En France, la réforme du marché du travail et du dialogue social est également une tâche permanente, à laquelle chaque gouvernement s'attelle. J'ai donc grand plaisir à suivre le débat actuel, tout comme, conseiller économique à notre ambassade de Berlin, j'avais suivi avec intérêt les débats de 2004, en Allemagne, sur les réformes Hartz menées sous le gouvernement de Gerhard Schröder.

Les discussions parlementaires n'avaient pas été évidentes, à une époque où l'Allemagne, avec 4 millions de chômeurs, était l'homme malade de l'Europe, et de fortes dissensions avaient vu le jour au sein du SPD. D'après moi, le véritable déclencheur des réformes avait été l'acceptation par le syndicat IG Metall, dans le cadre d'une négociation décentralisée, d'une augmentation des heures de travail sans hausse de salaire.

Mon message principal, conforme au devoir de neutralité qui m'incombe, est donc celui-ci : la réforme du marché du travail reste une tâche permanente pour tous les grands pays européens.

Dès 2012, en accord avec le gouvernement français, nous avons proposé l'organisation, au niveau des chefs d'État ou de gouvernement européens, de sommets annuels sur l'emploi. L'Europe est quelque peu limitée en ce domaine par la méthode ouverte de coordination et, de fait, les questions liées aux marchés du travail restent de la stricte compétence des gouvernements nationaux.

Nous aurions à gagner à échanger les bonnes pratiques, même si des transpositions automatiques ne seraient probablement pas envisageables -je ne sais pas si toutes les composantes de la réforme italienne pourraient être exportées. Il serait difficile, notamment compte tenu de facteurs linguistiques, de parvenir à mettre en oeuvre une politique unifiée de l'emploi, mais on peut certainement faire plus dans chaque pays, en analysant les effets des réformes conduites chez ses voisins.

Ainsi, et c'est indiqué en dernière page de l'analyse de la Commission européenne, nous avons constaté une fuite de la main-d'oeuvre qualifiée vers des pays, notamment l'Allemagne, qui avaient introduit des réformes ambitieuses du marché du travail.

S'agissant de l'économie informelle, les 14 décrets d'application de la loi comprennent aussi des instruments destinés à décourager le travail au noir.
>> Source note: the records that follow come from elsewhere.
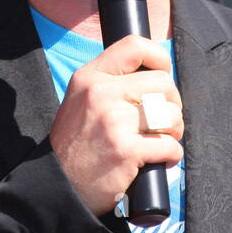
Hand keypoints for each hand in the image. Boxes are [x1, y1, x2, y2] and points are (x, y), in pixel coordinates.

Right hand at [49, 34, 183, 215]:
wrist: (57, 185)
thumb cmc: (76, 144)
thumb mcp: (81, 100)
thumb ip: (111, 84)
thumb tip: (157, 78)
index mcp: (90, 77)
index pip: (134, 46)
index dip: (159, 58)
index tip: (163, 75)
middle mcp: (101, 93)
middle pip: (162, 83)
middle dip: (172, 104)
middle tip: (163, 121)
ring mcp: (114, 121)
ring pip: (170, 115)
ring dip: (173, 131)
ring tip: (160, 141)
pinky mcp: (126, 150)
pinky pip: (169, 146)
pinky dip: (171, 156)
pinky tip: (159, 161)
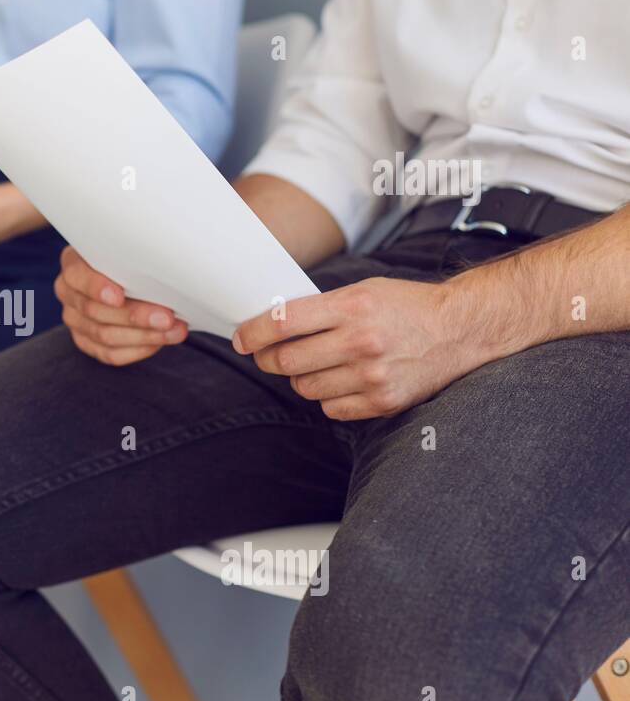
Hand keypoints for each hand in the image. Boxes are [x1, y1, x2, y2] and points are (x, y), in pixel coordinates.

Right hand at [56, 246, 188, 365]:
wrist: (129, 277)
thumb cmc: (130, 259)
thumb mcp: (128, 250)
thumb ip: (135, 257)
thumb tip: (165, 270)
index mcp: (73, 264)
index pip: (76, 275)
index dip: (96, 287)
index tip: (119, 296)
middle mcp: (68, 293)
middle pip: (95, 311)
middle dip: (135, 316)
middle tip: (167, 317)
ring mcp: (74, 320)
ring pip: (105, 336)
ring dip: (144, 335)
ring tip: (175, 331)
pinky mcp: (86, 342)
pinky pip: (110, 354)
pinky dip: (138, 349)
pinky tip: (159, 342)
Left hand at [233, 277, 482, 420]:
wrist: (460, 329)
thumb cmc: (405, 306)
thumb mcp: (363, 291)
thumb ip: (321, 308)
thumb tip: (270, 325)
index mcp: (352, 306)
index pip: (283, 322)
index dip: (253, 333)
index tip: (241, 339)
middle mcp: (361, 341)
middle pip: (287, 362)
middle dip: (269, 359)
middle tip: (269, 356)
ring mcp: (373, 375)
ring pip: (305, 388)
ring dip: (301, 379)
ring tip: (317, 365)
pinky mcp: (383, 401)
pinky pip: (331, 409)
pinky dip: (328, 398)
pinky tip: (341, 381)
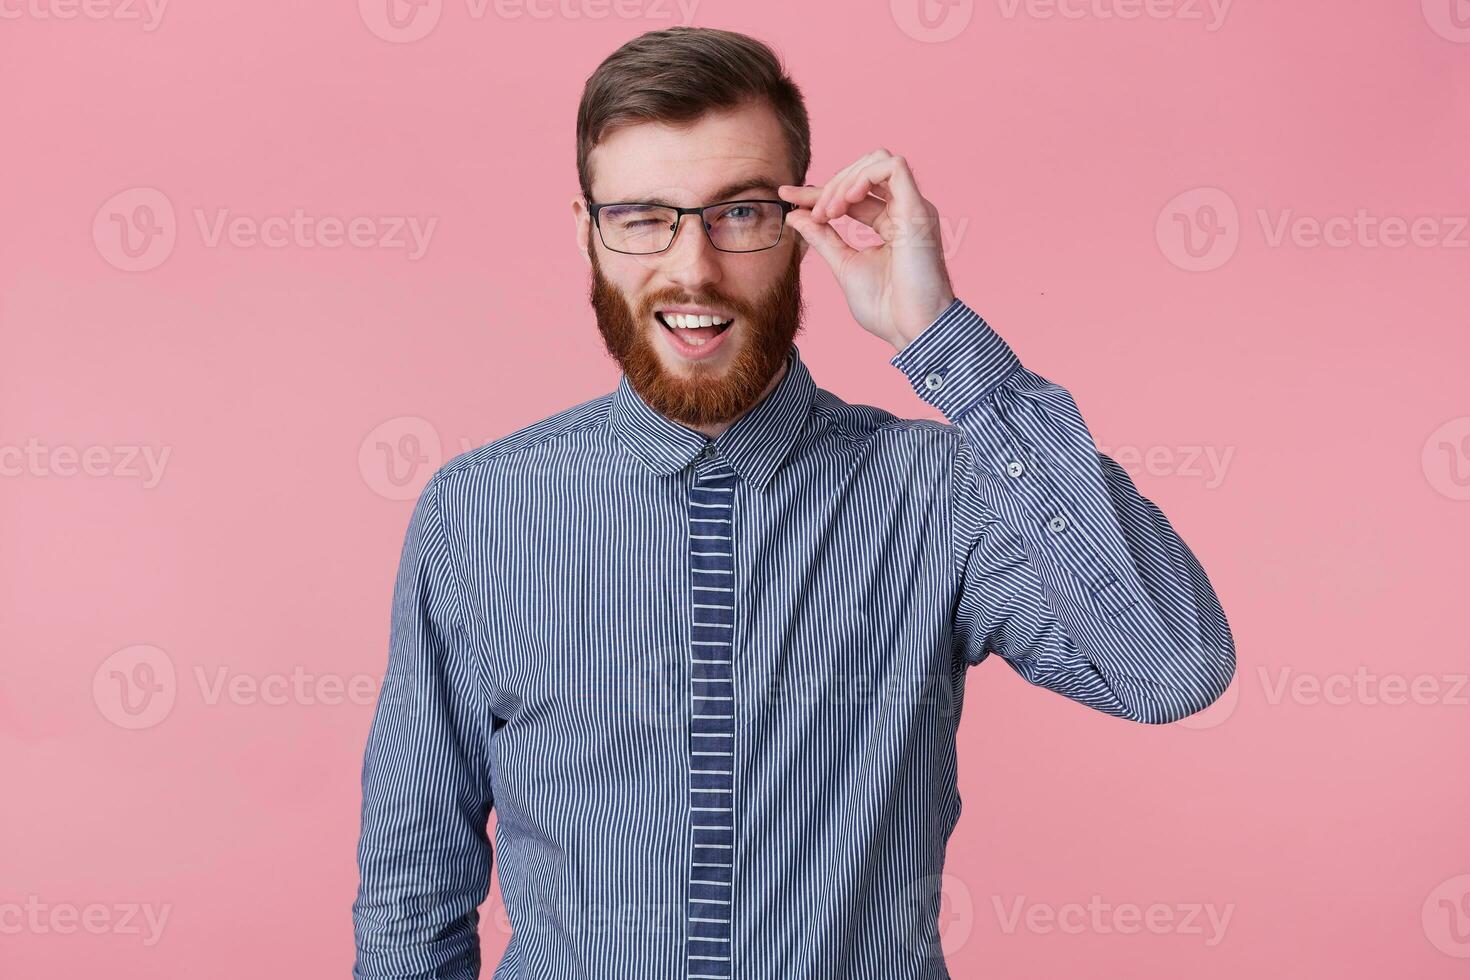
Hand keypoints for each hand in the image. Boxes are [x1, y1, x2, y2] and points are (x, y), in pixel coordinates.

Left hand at [779, 149, 955, 351]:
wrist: (913, 329)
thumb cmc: (887, 308)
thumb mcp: (844, 264)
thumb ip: (822, 238)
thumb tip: (796, 216)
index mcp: (890, 224)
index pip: (853, 195)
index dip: (818, 191)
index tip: (787, 197)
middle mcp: (904, 211)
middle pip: (864, 171)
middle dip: (831, 186)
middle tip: (815, 215)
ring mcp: (913, 208)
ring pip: (878, 161)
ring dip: (845, 180)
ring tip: (830, 211)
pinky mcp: (918, 209)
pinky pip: (893, 167)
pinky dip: (864, 177)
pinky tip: (847, 201)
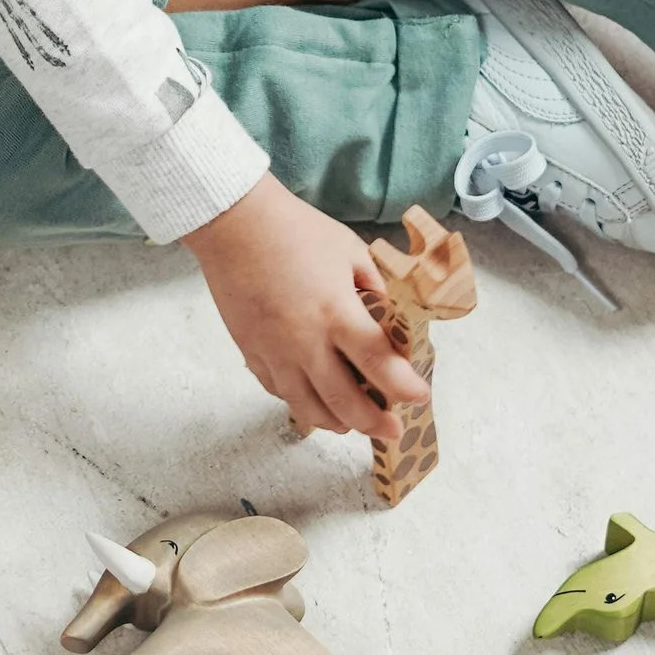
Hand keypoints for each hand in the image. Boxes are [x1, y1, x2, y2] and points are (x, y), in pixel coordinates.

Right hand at [183, 174, 426, 444]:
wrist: (234, 224)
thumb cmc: (294, 230)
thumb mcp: (349, 250)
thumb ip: (373, 288)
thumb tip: (386, 317)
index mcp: (337, 313)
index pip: (379, 363)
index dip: (403, 387)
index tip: (419, 397)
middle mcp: (306, 342)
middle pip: (344, 400)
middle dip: (373, 422)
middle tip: (392, 430)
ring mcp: (274, 352)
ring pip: (307, 406)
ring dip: (335, 422)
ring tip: (352, 425)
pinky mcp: (251, 351)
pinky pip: (277, 390)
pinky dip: (299, 403)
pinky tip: (312, 401)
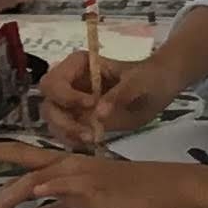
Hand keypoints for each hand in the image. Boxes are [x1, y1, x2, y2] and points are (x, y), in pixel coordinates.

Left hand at [0, 153, 192, 207]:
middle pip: (22, 155)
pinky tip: (34, 198)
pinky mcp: (95, 189)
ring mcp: (81, 174)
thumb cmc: (130, 195)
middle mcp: (68, 164)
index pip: (24, 156)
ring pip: (37, 179)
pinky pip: (67, 188)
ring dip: (10, 197)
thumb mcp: (88, 204)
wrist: (166, 189)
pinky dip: (49, 191)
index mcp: (66, 165)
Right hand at [35, 44, 170, 145]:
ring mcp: (70, 102)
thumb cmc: (148, 76)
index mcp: (78, 65)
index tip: (91, 104)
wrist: (159, 88)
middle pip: (48, 103)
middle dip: (63, 120)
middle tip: (88, 133)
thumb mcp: (138, 82)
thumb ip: (119, 94)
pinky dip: (72, 140)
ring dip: (67, 133)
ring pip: (52, 120)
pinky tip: (91, 142)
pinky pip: (63, 132)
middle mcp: (68, 83)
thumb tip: (99, 114)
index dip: (66, 96)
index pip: (54, 81)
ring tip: (91, 139)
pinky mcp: (77, 119)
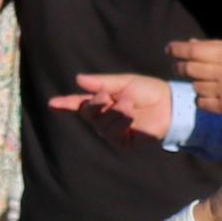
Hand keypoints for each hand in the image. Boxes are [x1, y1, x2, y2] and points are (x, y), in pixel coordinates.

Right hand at [50, 71, 172, 143]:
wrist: (169, 105)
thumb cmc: (149, 91)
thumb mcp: (124, 82)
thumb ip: (101, 82)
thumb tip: (78, 79)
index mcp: (104, 101)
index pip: (80, 104)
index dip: (66, 104)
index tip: (52, 103)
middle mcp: (105, 117)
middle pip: (87, 113)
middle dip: (95, 103)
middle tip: (108, 96)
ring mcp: (113, 130)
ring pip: (99, 123)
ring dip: (113, 112)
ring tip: (129, 104)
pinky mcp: (123, 141)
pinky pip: (112, 133)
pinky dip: (120, 122)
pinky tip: (131, 117)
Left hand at [166, 38, 221, 121]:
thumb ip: (217, 46)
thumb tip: (190, 43)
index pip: (192, 51)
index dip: (176, 49)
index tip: (169, 49)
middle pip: (188, 69)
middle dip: (180, 66)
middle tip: (179, 65)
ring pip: (194, 86)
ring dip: (195, 82)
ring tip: (206, 80)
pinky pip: (201, 103)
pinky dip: (202, 98)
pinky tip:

Nous avons décidé de mieux cibler notre système de jobs vouchers, ces bons visant à faciliter la transition entre économie informelle et économie formelle, notamment dans le secteur touristique et l'économie domestique. Les sanctions en cas d'abus ont été renforcées. Nous avons enfin rationalisé, à l'échelle locale, notre dispositif d'inspection générale du travail, qui a fait face, dans les années deux mille, à une forte réduction de ses effectifs. Nous sommes bien conscients que nous devons faire plus, notamment dans les régions du sud de l'Italie.